• Direction 1
Quote the passage below on boat water tanks from "For the very" up to and including "for potable water.".

• Selected excerpt
-------------------------

To be fair… I think our 1986 GB42C has steel water tanks and John was showing an aluminum tank from a more recent model GB36.

What should I be concerned about when adding a water sanitizing chemical, like a little bleach for example, to prevent contamination of our tank water?

I know the mild steel tanks should also be well cared for…lest they start corroding from the inside.
 
For the very reasons he mentions aluminum is a bad material for water tanks, although lots of boats have them. This is from the ABYC standards for water tanks and water systems:

23.6.3.2 Materials in contact with potable water shall be nontoxic and comply with the EPA Reduction of Lead in Drinking Water Act amendment to the Safe Drinking Water Act. Acceptable materials include:
23.6.3.2.1 copper alloys (including bronze or brass),
23.6.3.2.2 AISI Type 300 series, stainless steel,
23.6.3.2.3 nickel-copper alloy,
23.6.3.2.4 glass lined metal, and
23.6.3.2.5 plastic and rubber materials that comply with applicable National Sanitation Foundation standards and/or requirements of the Food andDrug Administration for potable water.

Notice which material is NOT in their list of acceptable materials?
 
Folks, this video by John over at Oxford Yacht Agency scares me a little as l consider how we can treat our water tanks to keep the water potable.

What should I be concerned about when adding a water sanitizing chemical, like a little bleach for example, to prevent contamination of our tank water?

Hi Bongi,

What always concerns me about routinely adding random amounts of (presumably household) bleach to aluminum water tanks is the likelihood of leaching out alloying elements contained in the tanks, forming "crusticles" of these elements on the tank walls and welds. Each of these sites is a potential leak site, leading to a water tank that works more like a sieve than a tank before long.

-------------------------

• Data to use

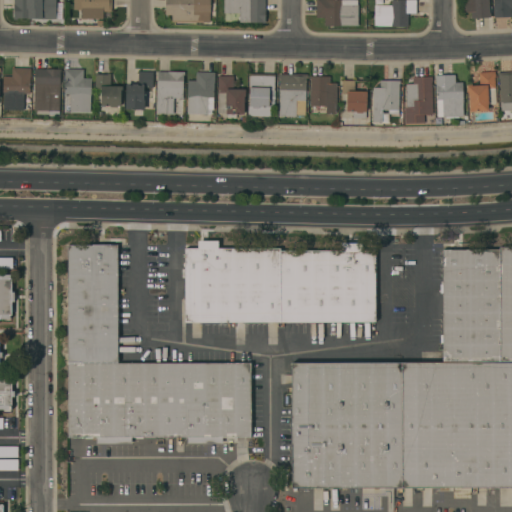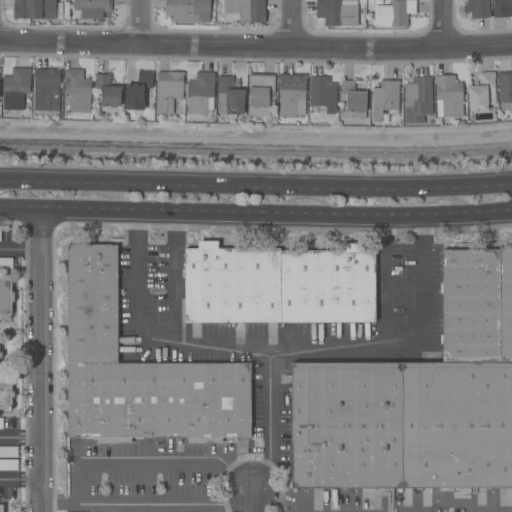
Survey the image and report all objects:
building: (91, 8)
building: (475, 8)
building: (476, 8)
building: (501, 8)
building: (502, 8)
building: (33, 9)
building: (33, 9)
building: (187, 10)
building: (187, 10)
building: (245, 10)
building: (246, 10)
building: (90, 11)
building: (336, 12)
building: (337, 12)
building: (392, 13)
building: (393, 13)
road: (143, 22)
road: (293, 23)
road: (446, 23)
road: (255, 45)
building: (14, 89)
building: (16, 89)
building: (46, 89)
building: (77, 90)
building: (505, 90)
building: (46, 91)
building: (106, 91)
building: (107, 91)
building: (137, 91)
building: (137, 91)
building: (167, 91)
building: (168, 91)
building: (505, 91)
building: (75, 92)
building: (480, 92)
building: (481, 92)
building: (322, 93)
building: (322, 93)
building: (200, 94)
building: (200, 94)
building: (260, 94)
building: (291, 94)
building: (259, 95)
building: (291, 95)
building: (353, 96)
building: (448, 96)
building: (228, 97)
building: (447, 97)
building: (229, 98)
building: (353, 100)
building: (384, 100)
building: (417, 100)
building: (418, 100)
building: (383, 101)
road: (256, 134)
road: (256, 186)
road: (256, 211)
road: (22, 251)
building: (278, 284)
building: (282, 284)
road: (423, 296)
road: (343, 341)
road: (156, 344)
road: (41, 360)
building: (140, 369)
building: (137, 371)
road: (270, 395)
building: (417, 398)
building: (419, 398)
road: (6, 443)
road: (151, 466)
road: (257, 499)
road: (149, 504)
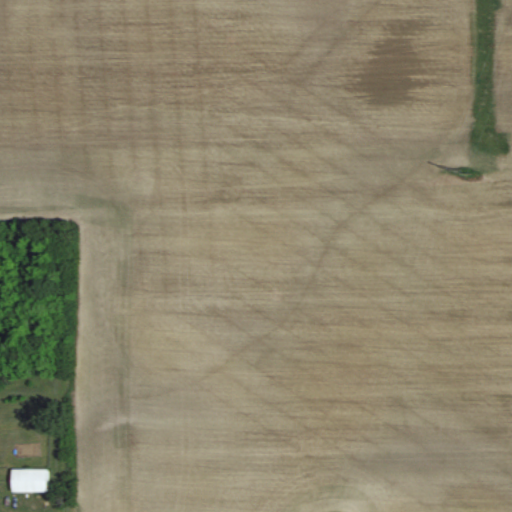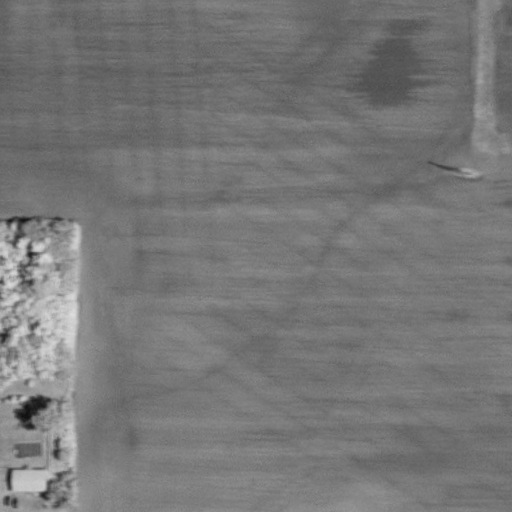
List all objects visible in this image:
power tower: (464, 176)
building: (36, 478)
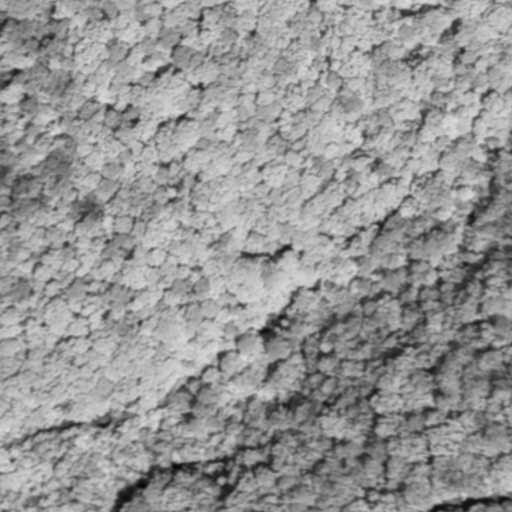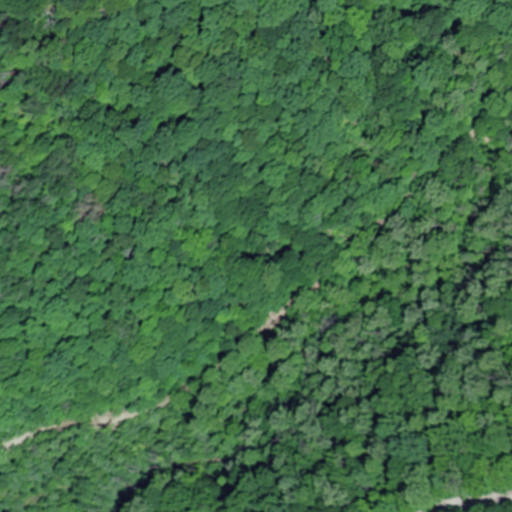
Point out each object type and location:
road: (491, 507)
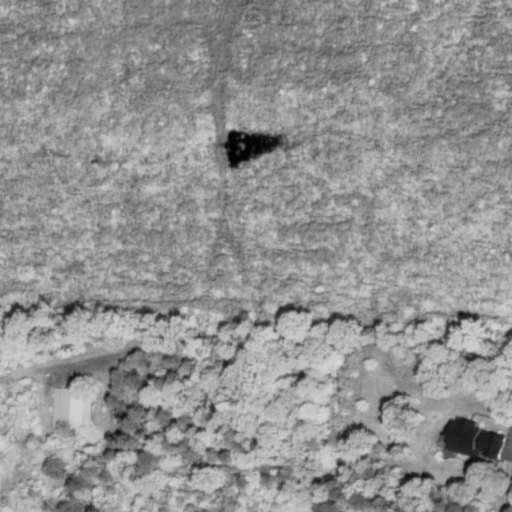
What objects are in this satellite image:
building: (70, 407)
building: (472, 439)
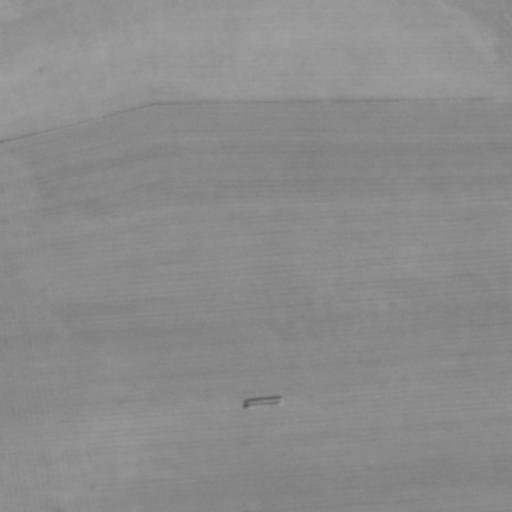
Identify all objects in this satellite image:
airport: (256, 255)
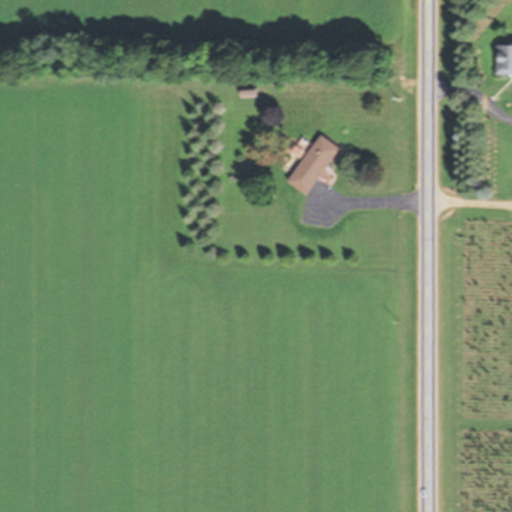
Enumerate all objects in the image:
building: (505, 60)
building: (317, 165)
road: (427, 256)
crop: (185, 279)
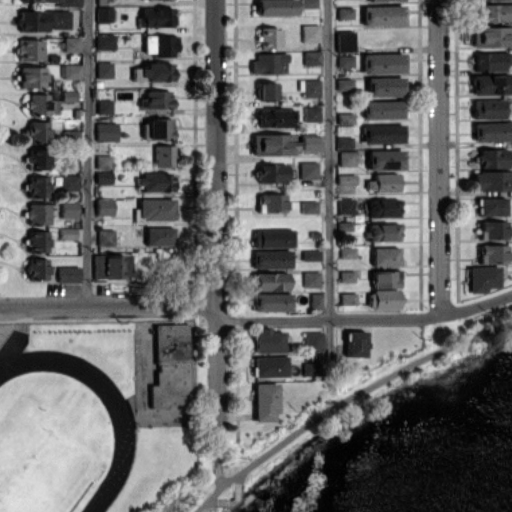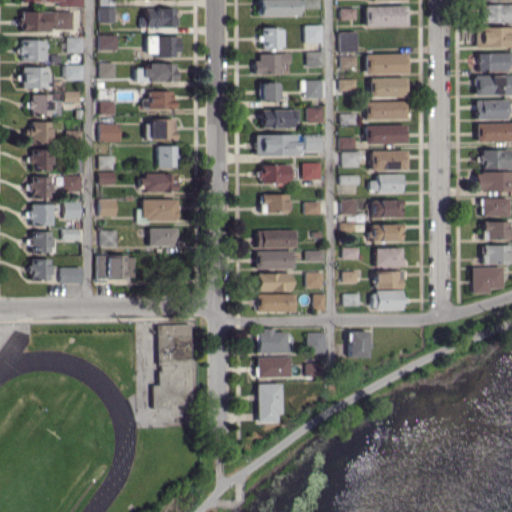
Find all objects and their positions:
building: (382, 0)
building: (59, 2)
building: (275, 7)
building: (495, 12)
building: (103, 13)
building: (383, 14)
building: (156, 16)
building: (43, 20)
building: (310, 33)
building: (491, 36)
building: (268, 37)
building: (105, 41)
building: (344, 41)
building: (71, 44)
building: (160, 45)
building: (29, 49)
building: (311, 58)
building: (345, 60)
building: (492, 60)
building: (268, 62)
building: (383, 62)
building: (104, 69)
building: (71, 71)
building: (156, 71)
building: (31, 76)
building: (344, 84)
building: (490, 84)
building: (385, 86)
building: (311, 87)
building: (266, 90)
building: (68, 95)
building: (158, 99)
building: (40, 104)
building: (104, 106)
building: (488, 108)
building: (382, 109)
building: (311, 113)
building: (273, 117)
building: (159, 128)
building: (492, 130)
building: (36, 131)
building: (106, 131)
building: (382, 133)
building: (343, 141)
building: (309, 142)
building: (273, 144)
road: (90, 151)
building: (164, 155)
road: (439, 157)
building: (37, 158)
building: (347, 158)
building: (492, 158)
building: (385, 159)
building: (103, 161)
building: (308, 170)
building: (274, 173)
building: (103, 177)
building: (345, 178)
building: (492, 180)
building: (69, 181)
building: (156, 181)
building: (383, 182)
building: (35, 186)
road: (330, 188)
building: (271, 202)
building: (345, 205)
building: (104, 206)
building: (493, 206)
building: (309, 207)
building: (384, 207)
building: (68, 208)
building: (156, 208)
building: (37, 213)
road: (216, 214)
building: (493, 228)
building: (383, 231)
building: (159, 236)
building: (105, 237)
building: (271, 237)
building: (38, 241)
building: (493, 253)
building: (385, 256)
building: (271, 258)
building: (112, 266)
building: (36, 268)
building: (68, 273)
building: (311, 278)
building: (386, 278)
building: (483, 278)
building: (270, 280)
building: (348, 298)
building: (384, 299)
building: (316, 300)
building: (272, 301)
road: (108, 302)
road: (365, 320)
building: (268, 340)
building: (313, 341)
building: (355, 343)
building: (170, 365)
building: (270, 366)
building: (310, 368)
building: (265, 401)
road: (344, 403)
park: (103, 413)
track: (60, 431)
road: (219, 457)
park: (35, 465)
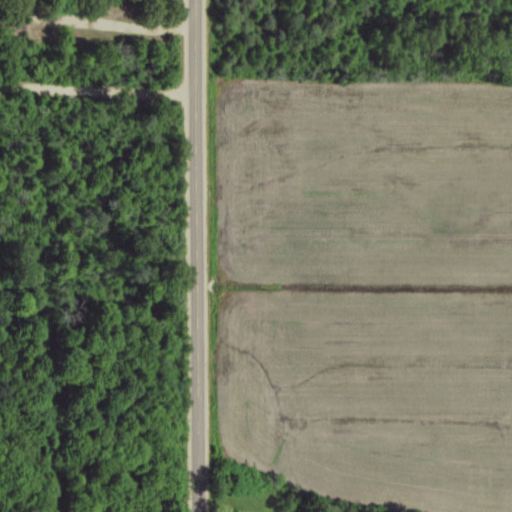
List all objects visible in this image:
road: (123, 24)
road: (97, 91)
road: (196, 255)
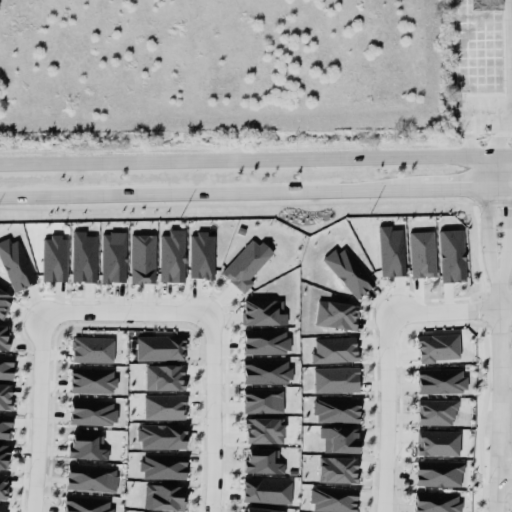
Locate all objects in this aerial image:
road: (256, 156)
road: (256, 189)
road: (488, 212)
road: (509, 212)
building: (391, 250)
building: (422, 253)
building: (172, 255)
building: (201, 255)
building: (452, 255)
building: (83, 256)
building: (113, 256)
building: (54, 257)
building: (142, 257)
building: (15, 263)
building: (245, 265)
building: (348, 270)
building: (4, 301)
road: (448, 309)
building: (264, 312)
road: (127, 313)
building: (336, 314)
building: (3, 336)
building: (265, 341)
building: (438, 346)
building: (160, 347)
building: (92, 349)
building: (334, 349)
building: (6, 365)
building: (266, 370)
building: (164, 376)
building: (335, 379)
building: (92, 380)
building: (440, 380)
road: (501, 390)
building: (5, 395)
building: (262, 400)
building: (164, 406)
building: (336, 409)
building: (92, 411)
building: (436, 411)
road: (39, 412)
road: (389, 412)
road: (214, 413)
building: (5, 425)
building: (263, 429)
building: (161, 435)
building: (339, 438)
building: (437, 442)
building: (87, 445)
building: (3, 455)
building: (263, 460)
building: (163, 465)
building: (337, 469)
building: (438, 472)
building: (91, 477)
road: (505, 477)
building: (3, 485)
building: (266, 490)
building: (164, 496)
building: (333, 499)
building: (436, 501)
building: (87, 503)
building: (1, 506)
building: (260, 509)
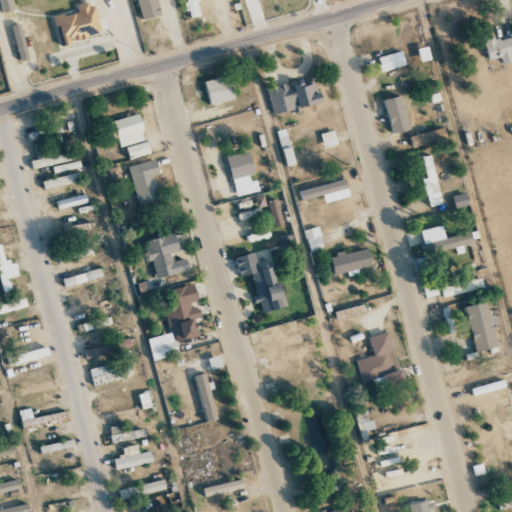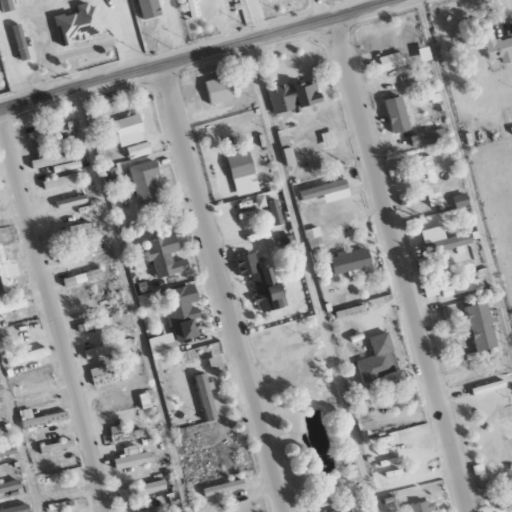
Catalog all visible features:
building: (5, 5)
building: (147, 8)
building: (193, 8)
building: (76, 24)
road: (43, 34)
building: (19, 42)
building: (498, 48)
road: (84, 51)
road: (196, 54)
building: (390, 60)
building: (219, 89)
building: (293, 95)
building: (395, 114)
building: (128, 130)
building: (426, 137)
building: (328, 138)
building: (137, 149)
building: (51, 159)
building: (65, 166)
building: (240, 172)
building: (143, 180)
building: (58, 181)
building: (429, 181)
building: (326, 190)
building: (459, 199)
building: (273, 212)
building: (312, 239)
building: (441, 239)
building: (74, 254)
building: (164, 255)
building: (349, 261)
road: (400, 264)
building: (6, 272)
building: (81, 277)
building: (261, 282)
building: (460, 287)
road: (223, 288)
building: (12, 305)
building: (180, 311)
road: (53, 312)
building: (479, 326)
building: (161, 346)
building: (101, 349)
building: (379, 363)
building: (107, 374)
building: (35, 388)
building: (0, 390)
building: (204, 396)
building: (34, 419)
building: (362, 424)
building: (119, 434)
building: (55, 446)
building: (500, 447)
building: (131, 457)
building: (9, 485)
building: (58, 487)
building: (222, 487)
building: (141, 489)
building: (422, 506)
building: (339, 509)
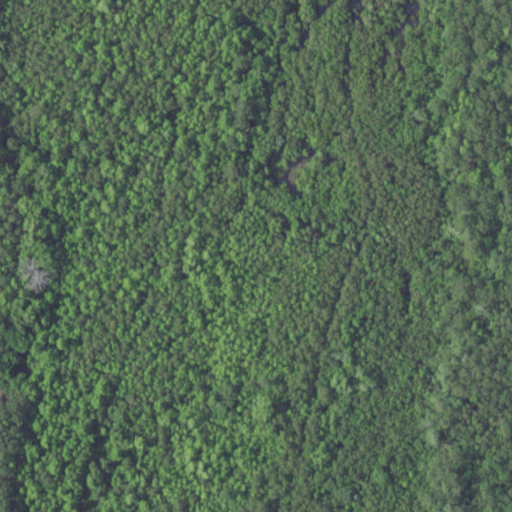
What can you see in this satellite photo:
road: (169, 195)
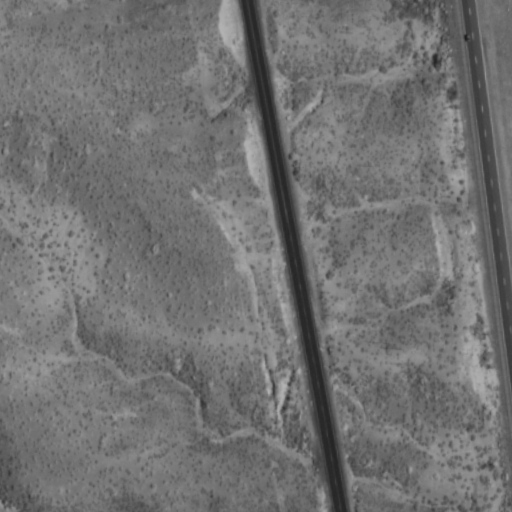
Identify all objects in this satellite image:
road: (487, 189)
road: (293, 256)
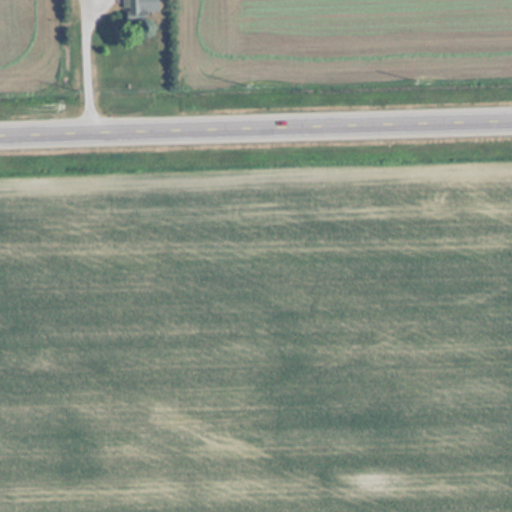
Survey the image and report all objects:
building: (140, 7)
road: (256, 125)
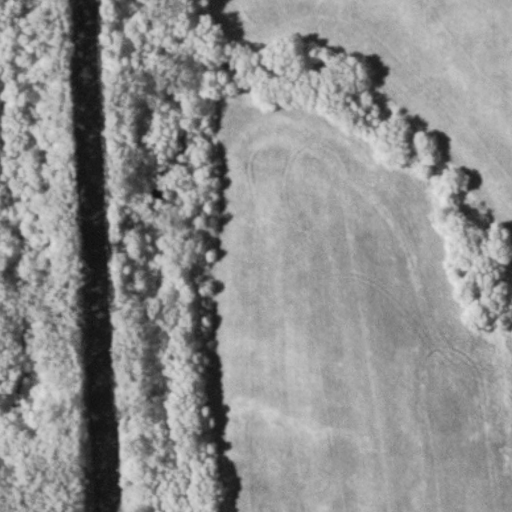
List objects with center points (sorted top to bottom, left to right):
railway: (94, 256)
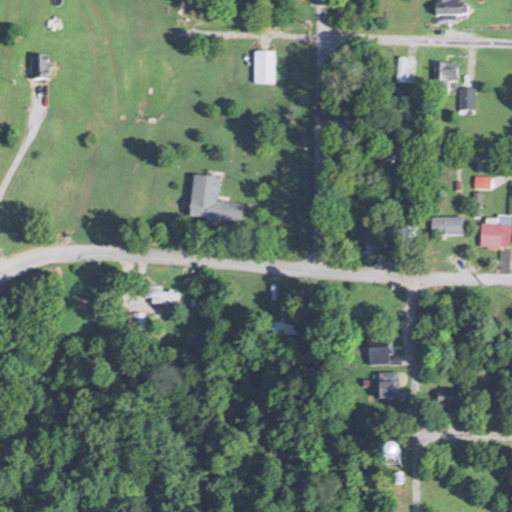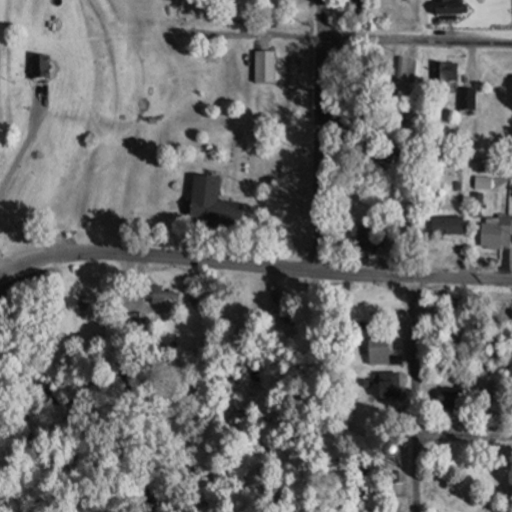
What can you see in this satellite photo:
building: (358, 9)
building: (448, 9)
building: (446, 10)
road: (321, 18)
road: (416, 39)
road: (406, 46)
road: (469, 60)
building: (36, 67)
building: (263, 68)
building: (39, 70)
building: (404, 71)
building: (357, 72)
building: (405, 73)
building: (442, 75)
building: (359, 77)
building: (443, 79)
building: (467, 102)
building: (343, 125)
building: (399, 125)
building: (341, 126)
building: (397, 128)
road: (26, 146)
road: (319, 150)
road: (416, 152)
building: (379, 176)
building: (209, 196)
building: (212, 205)
building: (443, 224)
building: (447, 228)
building: (488, 235)
building: (404, 237)
building: (491, 238)
building: (366, 239)
building: (407, 239)
building: (370, 241)
road: (254, 257)
road: (456, 257)
road: (467, 257)
road: (381, 260)
road: (181, 271)
road: (272, 284)
building: (163, 297)
building: (457, 305)
road: (400, 308)
road: (397, 322)
building: (139, 323)
building: (286, 335)
building: (376, 347)
building: (379, 354)
building: (382, 388)
building: (386, 388)
road: (413, 392)
building: (452, 399)
road: (451, 425)
road: (463, 437)
building: (378, 457)
water tower: (393, 483)
building: (391, 487)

-------------------------

• Direction 2
Print the lines of the records above, from the line with "Enumerate all objects" up to and including the line with "crop: (185, 279)".

• Written solution 1
For the very reasons he mentions aluminum is a bad material for water tanks, although lots of boats have them. This is from the ABYC standards for water tanks and water systems:

23.6.3.2 Materials in contact with potable water shall be nontoxic and comply with the EPA Reduction of Lead in Drinking Water Act amendment to the Safe Drinking Water Act. Acceptable materials include:
23.6.3.2.1 copper alloys (including bronze or brass),
23.6.3.2.2 AISI Type 300 series, stainless steel,
23.6.3.2.3 nickel-copper alloy,
23.6.3.2.4 glass lined metal, and
23.6.3.2.5 plastic and rubber materials that comply with applicable National Sanitation Foundation standards and/or requirements of the Food andDrug Administration for potable water.

• Written solution 2
Enumerate all objects in the image:
building: (505, 60)
building: (317, 165)
road: (427, 256)
crop: (185, 279)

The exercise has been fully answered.